When the worst happens in life, we feel lost and abandoned, tossing and turning in a black wind of despair and futility. This is real. This is true. Yet none of us are aware of the full picture. We don’t have a God’s-eye view or full spectrum vision. We struggle to conceive of a broader frame of reference in which the crosses we bear start to take on meaning and significance. We also tend to underestimate the potential impact of our thoughts and actions. But everything we do and think - no matter how impulsive or erratic - has an echo. Ripples are set in motion, and the world is changed, for better or for worse, in usually subtle but sometimes quite dramatic ways.
This is the great take-home message of The Lantern Bearers for me. Our suffering doesn’t play out in a senseless void, regardless of how much it might feel to us like it does. It has a weight. It has a significance. It has a function in the overall economy of things. Aquila, we might say, is fortunate in that by the end of the book he has started to glimpse the outlines of this overarching narrative. He gains a measure of understanding into the how and why behind the events that have shaped his life. The old order is not restored and his losses remain real and tangible. Yet a new life of purpose and direction has built itself up around him. He has become a lieutenant of Ambrosius Aurelianus, the Romano-British prince who his father championed and ultimately died for. There is fighting aplenty ahead and much darkness still to come, but Aquila ends the book looking forward rather than back, and that's no mean achievement given all he has endured.

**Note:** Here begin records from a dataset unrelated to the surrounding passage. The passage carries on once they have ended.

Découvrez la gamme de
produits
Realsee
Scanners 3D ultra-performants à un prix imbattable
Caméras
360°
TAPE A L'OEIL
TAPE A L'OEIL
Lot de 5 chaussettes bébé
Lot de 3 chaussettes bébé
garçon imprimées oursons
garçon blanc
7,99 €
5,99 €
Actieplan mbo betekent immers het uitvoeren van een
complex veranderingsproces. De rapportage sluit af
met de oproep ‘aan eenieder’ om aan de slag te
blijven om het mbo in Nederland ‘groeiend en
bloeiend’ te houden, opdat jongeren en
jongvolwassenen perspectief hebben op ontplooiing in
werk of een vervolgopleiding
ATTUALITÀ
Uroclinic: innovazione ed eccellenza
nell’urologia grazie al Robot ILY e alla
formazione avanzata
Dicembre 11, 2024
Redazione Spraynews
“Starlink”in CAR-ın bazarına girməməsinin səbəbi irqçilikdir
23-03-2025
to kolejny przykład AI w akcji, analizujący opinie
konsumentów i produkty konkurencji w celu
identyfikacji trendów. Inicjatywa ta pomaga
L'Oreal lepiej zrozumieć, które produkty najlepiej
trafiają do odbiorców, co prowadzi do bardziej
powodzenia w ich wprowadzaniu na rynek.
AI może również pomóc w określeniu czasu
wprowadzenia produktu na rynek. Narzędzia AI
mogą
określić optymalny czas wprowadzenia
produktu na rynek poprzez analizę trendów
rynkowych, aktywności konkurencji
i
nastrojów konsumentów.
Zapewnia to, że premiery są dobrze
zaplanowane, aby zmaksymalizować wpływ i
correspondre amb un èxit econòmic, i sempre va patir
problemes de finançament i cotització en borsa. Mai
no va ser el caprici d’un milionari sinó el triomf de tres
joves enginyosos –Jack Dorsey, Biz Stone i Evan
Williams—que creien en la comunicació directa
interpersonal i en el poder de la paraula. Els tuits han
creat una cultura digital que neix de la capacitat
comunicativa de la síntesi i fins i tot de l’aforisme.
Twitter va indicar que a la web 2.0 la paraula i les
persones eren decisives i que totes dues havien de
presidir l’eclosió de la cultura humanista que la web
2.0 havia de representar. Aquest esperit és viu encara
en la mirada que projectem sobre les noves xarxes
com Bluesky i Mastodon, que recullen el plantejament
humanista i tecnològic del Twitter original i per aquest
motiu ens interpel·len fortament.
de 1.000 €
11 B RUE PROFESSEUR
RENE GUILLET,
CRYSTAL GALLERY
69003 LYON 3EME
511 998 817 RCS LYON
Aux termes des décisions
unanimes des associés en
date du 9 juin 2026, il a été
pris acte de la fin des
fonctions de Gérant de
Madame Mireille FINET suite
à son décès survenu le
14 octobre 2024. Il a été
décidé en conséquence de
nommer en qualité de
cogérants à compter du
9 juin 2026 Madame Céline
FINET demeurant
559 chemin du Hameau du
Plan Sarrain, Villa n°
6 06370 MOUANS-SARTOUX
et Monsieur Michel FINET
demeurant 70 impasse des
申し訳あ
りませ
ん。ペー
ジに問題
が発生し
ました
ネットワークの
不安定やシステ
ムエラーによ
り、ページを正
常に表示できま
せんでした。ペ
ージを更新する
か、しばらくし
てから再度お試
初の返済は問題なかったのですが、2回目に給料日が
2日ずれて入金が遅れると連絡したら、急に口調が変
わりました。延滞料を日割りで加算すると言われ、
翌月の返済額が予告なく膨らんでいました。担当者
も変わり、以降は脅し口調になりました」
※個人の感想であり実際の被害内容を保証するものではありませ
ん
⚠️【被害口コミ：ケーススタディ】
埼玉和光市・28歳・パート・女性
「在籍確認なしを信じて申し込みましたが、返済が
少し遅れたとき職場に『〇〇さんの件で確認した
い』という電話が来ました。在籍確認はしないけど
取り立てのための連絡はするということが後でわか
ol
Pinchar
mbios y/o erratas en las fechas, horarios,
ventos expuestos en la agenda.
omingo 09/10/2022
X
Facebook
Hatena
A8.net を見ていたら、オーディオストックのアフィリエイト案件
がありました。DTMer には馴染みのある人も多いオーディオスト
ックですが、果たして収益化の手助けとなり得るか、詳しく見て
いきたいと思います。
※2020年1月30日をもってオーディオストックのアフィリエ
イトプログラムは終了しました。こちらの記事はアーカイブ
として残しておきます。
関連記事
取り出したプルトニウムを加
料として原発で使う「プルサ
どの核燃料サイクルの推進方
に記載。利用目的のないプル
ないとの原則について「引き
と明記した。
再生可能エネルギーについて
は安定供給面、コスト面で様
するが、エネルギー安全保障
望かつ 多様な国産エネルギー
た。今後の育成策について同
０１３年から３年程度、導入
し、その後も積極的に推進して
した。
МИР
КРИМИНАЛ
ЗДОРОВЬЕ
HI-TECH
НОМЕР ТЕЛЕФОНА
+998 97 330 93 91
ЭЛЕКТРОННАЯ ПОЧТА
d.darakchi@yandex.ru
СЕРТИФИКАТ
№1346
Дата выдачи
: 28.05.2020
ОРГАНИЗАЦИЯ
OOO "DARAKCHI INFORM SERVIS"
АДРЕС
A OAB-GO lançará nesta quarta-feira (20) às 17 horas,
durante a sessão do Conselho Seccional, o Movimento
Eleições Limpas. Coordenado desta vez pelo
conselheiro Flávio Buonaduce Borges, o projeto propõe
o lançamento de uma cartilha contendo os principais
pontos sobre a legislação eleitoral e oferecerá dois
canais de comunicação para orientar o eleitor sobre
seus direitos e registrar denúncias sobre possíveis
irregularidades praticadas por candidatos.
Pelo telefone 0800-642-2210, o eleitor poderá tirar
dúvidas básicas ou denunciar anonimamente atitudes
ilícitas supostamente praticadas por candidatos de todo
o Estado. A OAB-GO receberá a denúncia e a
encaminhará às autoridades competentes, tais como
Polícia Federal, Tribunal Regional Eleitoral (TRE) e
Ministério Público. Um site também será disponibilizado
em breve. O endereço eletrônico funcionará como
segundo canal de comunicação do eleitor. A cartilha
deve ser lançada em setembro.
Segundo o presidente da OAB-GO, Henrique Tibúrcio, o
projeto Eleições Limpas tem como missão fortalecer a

So many people, however - too many, sadly - pass through decade after decade without even starting to comprehend the rhyme or reason behind it all. Yet I would still recommend them The Lantern Bearers. Why? Simply because it portrays a character whose life has been smashed to pieces but is held throughout in a wider web of meaning. A critic might claim in response that it’s ‘only’ fiction and that real life doesn't work like this. But to my mind the fact that Sutcliff has conceived and described such a scenario shows that it’s not only possible but actually, tangibly true. We see this not just in The Lantern Bearers but throughout her whole oeuvre. She is one of these writers who faces the right way - towards the light, towards the sun - and by doing so makes herself receptive to the truth.
None of this is wishful thinking on Sutcliff’s part either. Other writers, after all, have taken a different path and made themselves vectors of nihilism and despair. Our problem is that we’ve been brought up in a cultural milieu which believes that if something’s horrible then it must be ‘true’, while if something’s beautiful and noble then it must on some level be ‘false.’ Yet the opposite is the case. It’s the other way around. Evil, as St. Augustine observed, has no substantial reality of its own. It is nothing but a parasite, a privation of the good. Dante beholds this in at the end of the Paradiso when he sees that the power behind the whole created order is ‘the love that moves the sun and the other stars.’
We may not become aware of this wider web of meaning while we are alive. But we should know that it exists. And that should be enough for us - just the fact that it exists; the fact that it is there - the light that shone for us once, the light that shines still in our hearts, the light that can and will shine again.
You’ll see that light again. You will. I promise you.